Illegal Cigarette Trade Hits Record Highs

Photo: Tobacco Reporter archive

South Africa’s illegal trade in cigarettes has hit record highs, a new IPSOS report shows.

At least two-thirds of stores in four hotspot provinces are selling cigarettes below the minimum collectible tax (MCT) of ZAR21.60 ($1.40). In Free State and Western Cape, the numbers rise to three in four stores.

“South Africa’s illicit cigarette trade—the biggest black market for cigarettes in the world—is now officially out of control,” said British American Tobacco South Africa (BATSA) General Manager Johnny Moloto in a statement.

“Over a year since the disastrous lockdown sales ban, the illegal networks it enabled and enriched continue to dominate the retail sector.
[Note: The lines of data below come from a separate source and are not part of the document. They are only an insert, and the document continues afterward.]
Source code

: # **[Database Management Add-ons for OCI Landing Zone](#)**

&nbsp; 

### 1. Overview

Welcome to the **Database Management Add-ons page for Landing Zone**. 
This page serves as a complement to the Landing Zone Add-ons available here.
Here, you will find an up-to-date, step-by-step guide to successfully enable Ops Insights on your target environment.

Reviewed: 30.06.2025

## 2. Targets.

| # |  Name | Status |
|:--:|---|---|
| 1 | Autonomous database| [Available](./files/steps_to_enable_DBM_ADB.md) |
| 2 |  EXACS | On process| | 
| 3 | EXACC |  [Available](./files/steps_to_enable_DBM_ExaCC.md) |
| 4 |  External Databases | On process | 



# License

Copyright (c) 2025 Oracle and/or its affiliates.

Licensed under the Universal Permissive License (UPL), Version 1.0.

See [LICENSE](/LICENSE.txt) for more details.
They are destroying legal jobs and livelihoods and depriving the treasury of ZAR19 billion in cigarette excise for 2021 alone.

“Much-publicized efforts by SARS, SAPS and SANDF to disrupt these cartels have merely scratched the surface. Government has a duty to make this menace a national priority, enforce the law without fear or favor and rid our country of this revenue-sapping scourge once and for all.”

Following its fourth investigation of the year into the tobacco trade, IPSOS’ new report reveals: illegal cigarettes are available in almost half of stores (43 percent) nationwide; cigarettes are selling for the equivalent of ZAR8 per pack, almost less than one-third of the MCT; the number of forecourts selling illegal cigarettes has almost tripled in the past four months; and the number of stores in Northern Cape selling illegal cigarettes (63 percent) has quadrupled in the past four months.

The latest IPSOS fieldwork was carried out from Oct. 8–15, 2021, and follows similar studies in March, February and June of this year. Using the mystery shopper model, the researchers bought the cheapest cigarettes in 4,486 stores nationwide.